I am proud to have been an Indigenous member of the NT Parliament since
My electorate of Stuart covers some of the most remote communities in the
country and I’m passionate about making sure our people have a strong voice
at the highest levels of decision making.
In this bulletin, I’d like to introduce myself to you and keep you up to
date with who I’m speaking to and what I’m standing for.
State Member for Stuart
ALICE SPRINGS NAIDOC LAUNCH
5.30pm Wed July 11, 2012
- I’m very proud to be here to launch our local NAIDOC celebrations in Alice Springs
- This year’s NAIDOC theme celebrates the 40th anniversary of the tent embassy.
- It made me think about the impact of the embassy on us here in Central Australia and how many of the issues the founders of the tent embassy fought for are still relevant today.
- In many ways it was the result of the frustration Aboriginal people felt at not being listened to by government, at not having a voice in decisions that were being made about their lives and their future.
- This is the basis of why I decided to get into politics – to make sure that indigenous people have a strong voice in decision making, to do my best to ensure the needs of people living in some of our most remote communities are taken into account, to make a difference.
- I’m a big believer in getting the job done, working with families and communities to improve lives on a grass roots level, as well as working on broader policy in areas like housing, education and the environment.
- I am proud of many of the achievements we have made, working together.
- For the first time we have young indigenous men and women going to secondary school in their communities, and graduating from high school.
- There have been improvements in housing, and right here in Alice Springs there are 85 new houses on town camps, a new visitor accommodation park – 500 extra beds to help deal with overcrowding and homelessness.
- Today I was out in the southern Tanami, celebrating the declaration of the country’s largest Indigenous Protected Area.
- The event acknowledged for traditional owners the importance of their country and their knowledge and is a good example of how government can work with people on the ground in a real partnership to keep country and culture strong.
- That’s not to say we can rest on our achievements – there is so much more to do to address the enormous disadvantage that exists in many areas, especially in the bush.
- But this has to be done in partnership with indigenous people, taking account of their knowledge, their wishes and their ideas for their lives, their families and their communities.
Not the way its been done – not by an intervention that is forcibly imposed.
When I use the word “Intervention” I am talking about the plethora of imposed Commonwealth control measures that are now in force in the “prescribed communities”.
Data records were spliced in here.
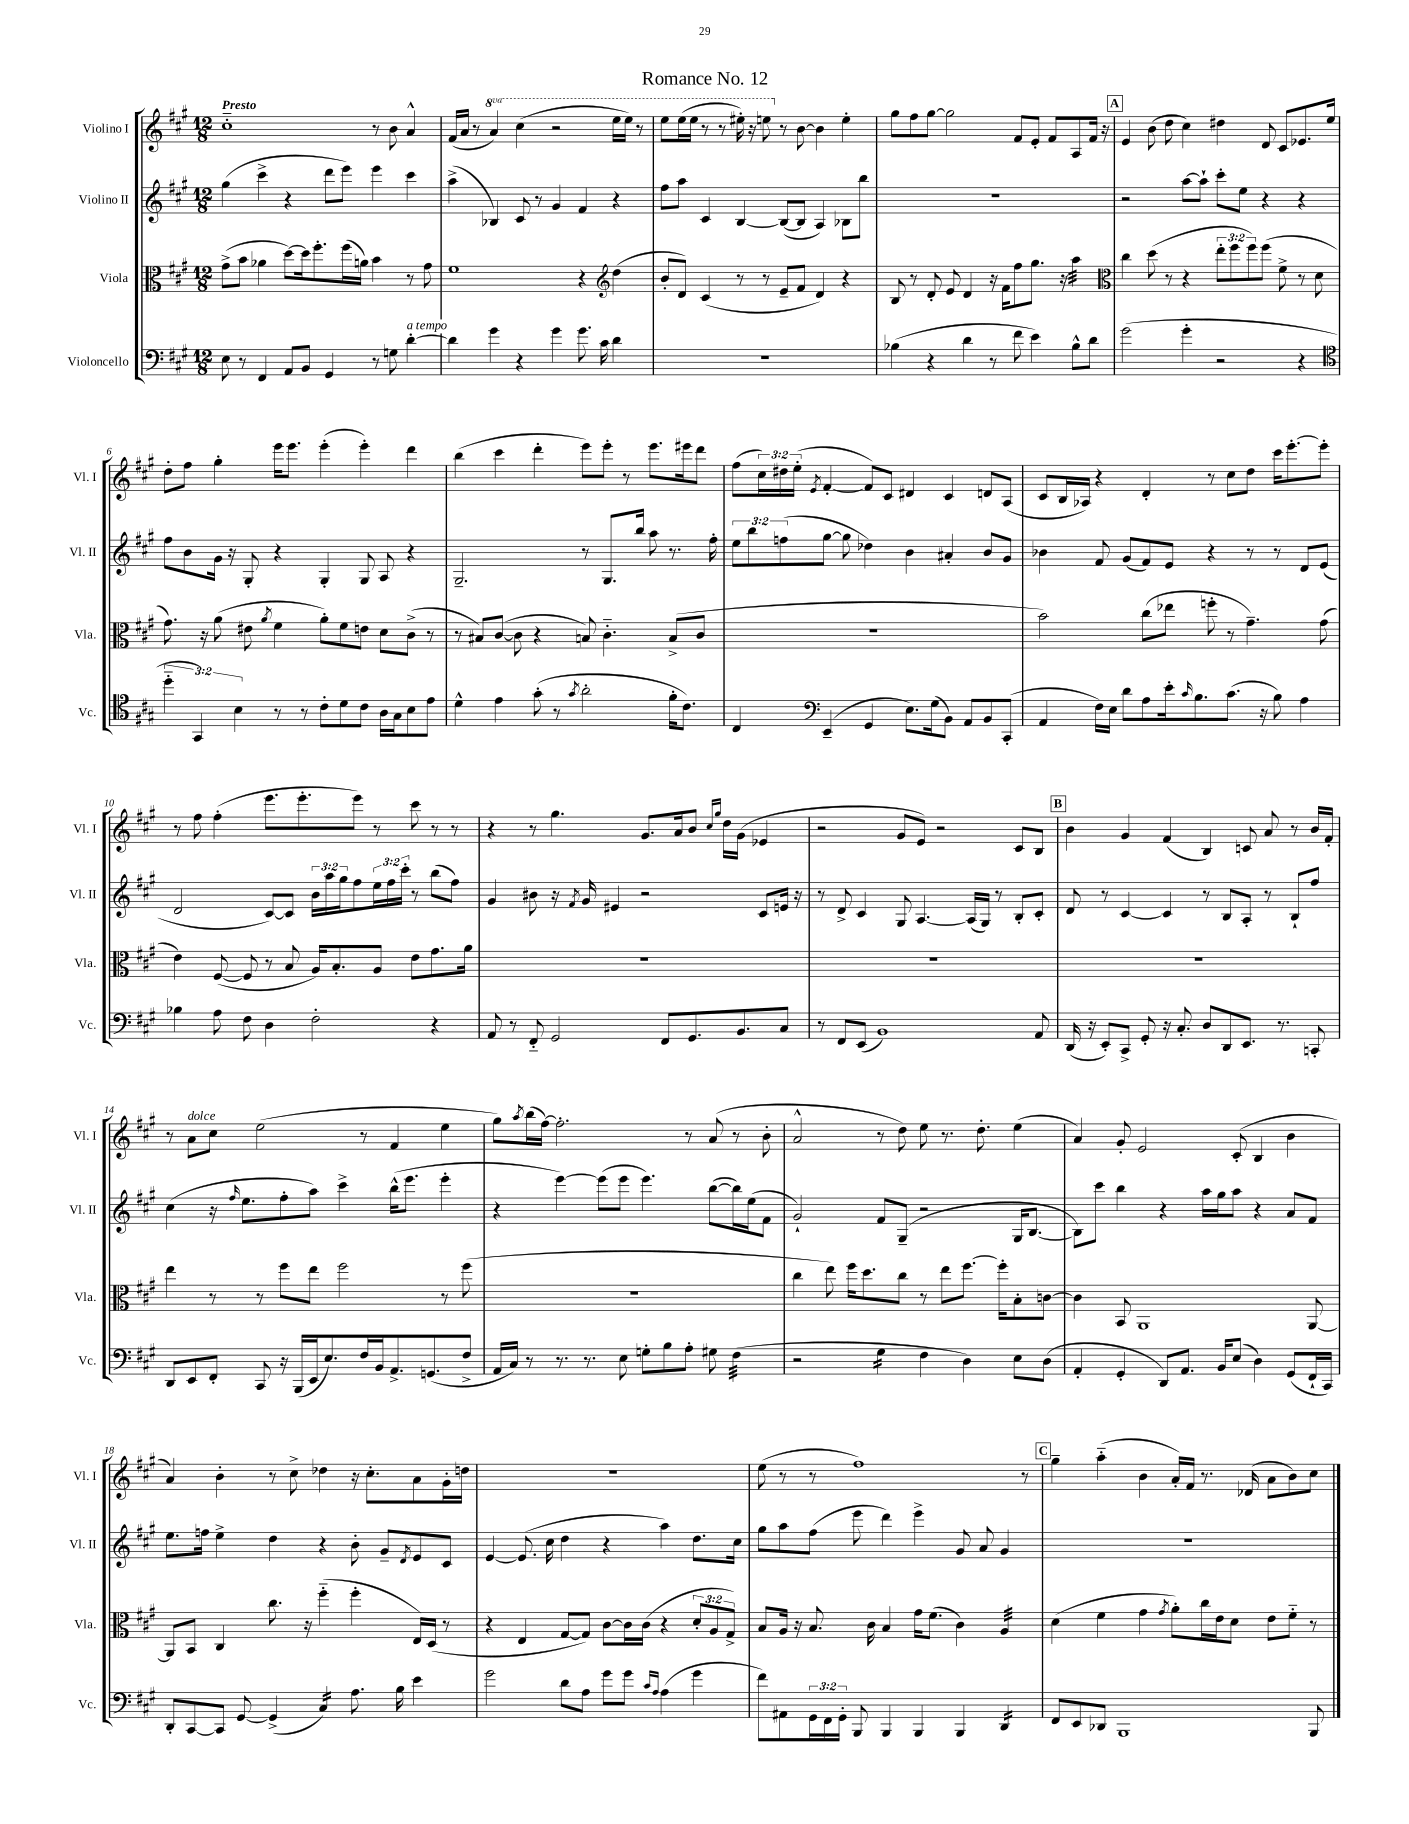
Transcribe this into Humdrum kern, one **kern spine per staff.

**kern	**kern	**kern	**kern
*staff4	*staff3	*staff2	*staff1
*clefF4	*clefC3	*clefG2	*clefG2
*k[f#c#g#]	*k[f#c#g#]	*k[f#c#g#]	*k[f#c#g#]
*M12/8	*M12/8	*M12/8	*M12/8
8E\	(8g#^\L	(4gg#\	1cc#'~
8r	8b\J	.	.
4FF#/	4a-\	4ccc#^\	.
8AA/L	[8dd\L)	4r	.
8BB/J	16dd\]k	.	.
.	8.ff#'\	.	.
4GG#/	.	8ddd\L	.
.	(16ff#\L	8eee\J)	.
.	16a\JJ)	.	.
8r	4b\	4eee\	8r
8G\	.	.	8b\
[4d'\	8r	4ccc#\	4a^^/
.	8g#\	.	.
=	=	=	=
4d\]	1f#	(4aa^\	(16f#/LL
.	.	.	16a/JJ
.	.	.	8r
4g#\	.	4B-/)	4aa/)
4r	.	8c#/	(4ccc#\
.	.	8r	.
4g#\	.	4g#/	2r
8.g#\	4r	4f#/	.
16c#\	.	.	.
*	*clefG2	*	*
4d\	(4dd\	4r	16eee\LL
.	.	.	16eee\JJ)
.	.	.	8r
=	=	=	=
1.r	8b'/L	8ff#\L	8eee\L
.	8d/J)	8aa\J	(16eee\L
.	.	.	16eee\JJ
.	(4c#/	4c#/	8r
.	.	.	8r
.	8r	[4B/	16eee#'\)
.	.	.	16r
.	8r	.	8eee\
.	8e~/L	(8B/_L	8r
.	8f#/J	8B/]J	[8b\
.	4d/)	4A/)	4b\]
.	4r	8B-\L	4ee'\
.	.	8bb\J	.
=	=	=	=
(4B-\	8B/	1.r	8gg#\L
.	8r	.	8ff#\
4r	8d'/	.	[8gg#\J
.	8e/	.	2gg#\]
4d\	4d/	.	.
8r	16r	.	.
.	16f#\LK	.	.
8f#\	8ff#\	.	8f#/L
4e\)	8.gg#\J	.	8e'/J
.	.	.	8f#/L
.	16r	.	.
8B-^^\L	4aa\	.	8A/
8d\J	.	.	16f#/Jk
.	.	.	16r
=	=	=	=
*	*clefC3	*	*
(2g#\	4cc#\	2r	4e/
.	(8dd\	.	(8b\
.	8r	.	8dd\
4g#'\	4r	[8aa\L	4cc#\)
.	.	8aa`\]J	.
2r	12ee'\L	8ccc#'\L	4dd#\
.	12ff#\	.	.
.	.	8ee\J	.
.	12ff#\)	.	.
.	(8ff#\J	4r	8d/
.	8f#^\	.	8c#/L
4r	8r	4r	8.e-/
.	8d\	.	.
.	.	.	16ee/Jk
=	=	=	=
*clefC4	*	*	*
6dd'~\	8.g#\)	8ff#\L	8dd'\L
.	.	8b\	8ff#\J
6GG#/)	.	.	.
.	16r	.	.
.	(8a\	16g#\Jk	4gg#'\
.	.	16r	.
6B\	.	.	.
.	8e#\	8G#'/	.
.	8qa/	.	.
8r	4f#\	4r	16eee\LK
.	.	.	8.eee\J
8r	.	.	.
8c#'\L	8a'\L)	4G#'/	(4eee'\
8d\	8f#\	.	.
8c#\J	8e\J	8G#/	4eee'\)
16A\LL	8d\L	8A/	.
16G#\J	.	.	.
8B\	(8c#^\J	4r	4ddd\
8e\J	8r	.	.
=	=	=	=
4d^^\	8r	2.G#~/	(4bb\
.	8B#/L)	.	.
4e\	([8c#/J	.	4ccc#\
.	8c#\]	.	.
(8g#'\	4r	.	4ddd'\
8r	.	.	.
8qg#/	.	.	.
2a'\	8B/)	8r	8eee\L)
.	4.c#'~\	8.G#/L	8eee'\J
.	.	.	8r
.	.	16bb/Jk	.
.	.	8aa\	8.eee\L
16f#'\LK	(8B^/L	8.r	.
8.c#\J)	.	.	16eee#\k
.	8c#/J	.	8ddd\J
.	.	16ff#'\	.
=	=	=	=
4C#/	1.r	12ee\L	(8ff#\L
.	.	12bb\	.
.	.	.	24cc#\L)
.	.	(12ff\	24dd#\
.	.	.	(24ee'\JJ
*clefF4	*	*	*
.	.	.	8qe/
(4EE~/	.	[8gg#\J	[4f#'/
.	.	8gg#\]	.
4GG#/	.	4dd-\)	8f#/]L)
.	.	.	8c#/J
8.E\L)	.	4b\	4d#/
(16G#\k	.	.	.
8BB\J)	.	4a#'/	4c#/
8AA/L	.	.	.
8BB/	.	8b/L	8d/L
(8CC#'/J	.	8g#/J	(8A/J
=	=	=	=
4AA/	2b\)	4b-\	8c#/L
.	.	.	16B/L
.	.	.	16A-/JJ)
16F#\LL)	.	8f#/	4r
16E\JJ	.	.	.
8d\L	.	(8g#/L	.
8A\	(8cc#\L	8f#/)	4d'/
16e'\k	8ee-\J	8e/J	.
16qqc#/	.	.	.
8.B\	.	.	.
.	8ff'\	4r	8r
(8.c#\J	8r	.	8cc#\L
.	4.g#~\)	8r	8dd\J
16r	.	.	.
8B\)	.	8r	16ccc#\LK
.	.	.	[8.eee'\
4A\	.	8d/L	.
.	(8g#\	(8e/J	8eee'\]J
=	=	=	=
4B-\	4e\)	2d/	8r
.	.	.	8ff#\
8A\	([8F#/	.	(4ff#'\
8F#\	8F#/]	.	.
4D\	8r	[8c#/L)	8.eee\L
.	8B/	8c#/]J	.
.	.	.	8.eee'\
2F#'\	16A/LK)	24b\LL	.
.	.	24aa\	.
.	8.B'/	.	.
.	.	24gg#\J	.
.	.	8ff#\	8eee\J)
.	8A/J	24ee\L	8r
.	.	24ff#\	.
.	.	24ccc#'\JJ	.
.	8e\L	8r	8ccc#\
4r	8.g#\	(8bb\L	8r
.	.	8ff#\J)	8r
.	16a\Jk	.	.
=	=	=	=
8AA/	1.r	4g#/	4r
8r	.	.	.
8FF#'~/	.	8b#\	8r
2GG#/	.	16r	4.gg#\
.	.	8qf#/	.
.	.	16g#/	.
.	.	4e#/	.
.	.	2r	8.g#/L
8FF#/L	.	.	.
.	.	.	16a/k
8.GG#/	.	.	8b/J
.	.	.	16qqcc#/LL
.	.	.	16qqgg#/JJ
.	.	.	16dd\LL
8.BB/	.	.	(16g#\JJ
.	.	8c#/L	4e-/
8C#/J	.	16e/Jk	.
.	.	16r	.
=	=	=	=
8r	1.r	8r	2r
8FF#/L	.	8d^/	.
(8EE/J	.	4c#/	.
1BB)	.	.	.
.	.	8G#/	8g#/L
.	.	[4.A/	8e/J)
.	.	.	2r
.	.	(16A/]LL	.
.	.	16G#/JJ)	.
.	.	8r	.
.	.	8B'/L	8c#/L
8AA/	.	8c#'/J	8B/J
=	=	=	=
(16DD/	1.r	8d/	4b\
16r	.	.	.
8EE'/L)	.	8r	.
8CC#^/J	.	[4c#/	4g#/
8GG#'/	.	.	.
16r	.	4c#/]	(4f#/
8.C#'/	.	.	.
8D/L	.	8r	4B/)
8DD/	.	8B/L	.
8.EE/J	.	8A'/J	8c/
.	.	8r	8a/
8.r	.	.	.
.	.	8B`/L	8r
8CC'/	.	8ff#/J	16b/LL
.	.	.	16f#'/JJ
=	=	=	=
8DD/L	4ee\	(4cc#\	8r
8EE/	.	.	8a\L
8FF#'/J	8r	16r	8cc#\J
.	.	16qqff#/	.
.	.	8.ee\L	.
8CC#/	8r	.	(2ee\
16r	8ff#\L	8ff#'\	.
(16BBB/LL	.	.	.
16EE/J	8ee\J	8aa\J)	.
8.E/)	.	.	.
.	2ff#\	4ccc#^\	.
16F#/L	.	.	8r
16BB/J	.	.	.
8.AA^/	.	(16bb^^\LK	4f#/
.	.	8.eee\J	.
(8.GG/	.	.	.
.	8r	4eee'\	4ee\
8F#^/J	(8ff#\	.	.
=	=	=	=
16AA/LL	1.r	4r	8gg#\L)
16C#/JJ)	.	.	.
.	.	.	8qaa/
8r	.	.	(16bb\L
.	.	.	[16ff#\JJ)
8.r	.	[4eee\)	2.ff#'\]
8.r	.	.	.
.	.	(8eee\]L	.
8E\	.	8eee\J	.
8G'\L	.	4.eee\)	.
8B\	.	.	.
8A'\J	.	.	8r
8G#\	.	([8bb\L	(8a/
(4F#\	.	16bb\]L)	8r
.	.	(16ee\J	.
.	.	8f#\J	8b'\
=	=	=	=
2r	4cc#\	2g#`/)	2a^^/
.	8ee\)	.	.
.	16ff#\LK	.	.
.	8.dd\	.	.
4G#\	.	8f#/L	8r
.	8cc#\J	(8G#~/J	8dd\)
4F#\	8r	2r	8ee\
.	8ee\L	.	8.r
4D\)	[8.ff#\J	.	.
.	.	.	8.dd'\
.	16ff#'\]LK	.	.
8E\L	8B'\	16G#/LK	(4ee\
.	.	[8.B/J	.
(8D\J	[8c\J	.	.
=	=	=	=
4AA'/	4c\]	8B\]L)	4a/)
.	.	8ccc#\J	.
4GG#'/	8BB/	4bb\	8g#'/
.	1AA	.	2e/
8DD/L)	.	4r	.
8.AA/J	.	.	.
.	.	16aa\LL	.
16BB/LK	.	16gg#\J	.
(8E/J	.	8aa\J	(8c#'/
4D\)	.	4r	4B/
(8GG#/L	.	8a/L	4b\
16FF#`/L	[8AA/	8f#/J	.
16CC#/JJ)	.	.	.
=	=	=	=
8DD'/L	8AA/]L	8.ee\L	4a/)
[8CC#/	8BB/J	.	.
.	.	16ff\Jk	.
8CC#/]J	4C#/	4ee^\	4b'\
[8GG#/	.	.	.
(4GG#^/]	8.cc#\	4dd\	8r
.	.	.	8cc#^\
.	16r	.	.
4C#/)	(4ff#'~\	4r	4dd-\
8.A\	4ff#'\	8b'\	16r
.	.	.	8.cc#'\L
.	.	8g#~/L	.
16B\	.	.	.
.	.	8qd/	.
4e\	16E/LL)	8e/	8a\
.	(16D/JJ	.	.
.	8r	8c#/J	16g#'\L
.	.	.	16dd\JJ
=	=	=	=
2g#\	4r	[4e/	1.r
.	4E/	(8.e/]	.
.	.	16cc#\	.
8d\L	[8G#/L	4dd\	.
8A\J	8G#/]J)	.	.
8g#\L	[8c#\L	4r	.
8g#\J	16c#\]L	.	.
.	(16c#\JJ	.	.
16qqc#/LL	.	.	.
16qqA/JJ	.	.	.
(4A\	4r	4aa\)	.
4g#\	12d'/L	8.dd\L	.
.	12A/	.	.
.	12G#^/J)	.	.
.	.	16cc#\Jk	.
=	=	=	=
8f#\L)	8B/L	8gg#\L	(8ee\
8AA#\	16A/Jk	8aa\	8r
.	16r	.	.
24GG#\L	8.B/	(8ff#\J	8r
24FF#\	.	.	.
24GG#'\JJ	.	.	.
8BBB/	.	8eee\	1ff#)
.	16c#\	.	.
4BBB/	4B/	4ddd\)	.
4BBB/	16g#\LK	4eee^\	.
.	(8.f#\J	.	.
4BBB/	4c#\)	8g#/	.
.	.	8a/	.
4DD/	4A/	4g#/	.
.	.	.	8r
=	=	=	=
8FF#/L	(4d\	1.r	4gg#~\
8EE/	.	.	.
8DD-/J	4f#\	.	(4aa'~\
1BBB	.	.	.
.	4g#\	.	4b\
.	8qg#/	.	.
.	8a'\L)	.	16a'/LL)
.	.	.	16f#/JJ
.	16cc#\L	.	8.r
.	16e\J	.	.
.	8d\J	.	.
.	.	.	(16d-/
.	8e\L	.	8a\L
.	8f#'~\J	.	8b\)
8BBB/	8r	.	8cc#\J
==	==	==	==
*-	*-	*-	*-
I am not talking about those non-contentious initiatives that had the backing of the NT Government and most of the affected communities, measures which did not require coercive enabling legislation to take effect. Measures like special Commonwealth funding grants for things like safe houses, the restoration of women’s and children’s services additional teachers, and the building of new housing and infrastructure.
These things cannot be used as a justification for drastic Intervention – in my book they are about addressing basic needs and disadvantage.
The intervention is bad policy and is bad for people. We need the Commonwealth to work with us to address the huge need that stills exists, especially in the bush. But not the way its been done…
I think this is at the heart of what the founders of the tent embassy were fighting to achieve – changing the way things were being done.
We have built on their achievements but the fight is far from over.
- Labor and indigenous Territorians have a strong and respectful partnership that goes back many, many years.
- We have achieved a great deal together – but there is still much more work to do … I look forward to doing it together.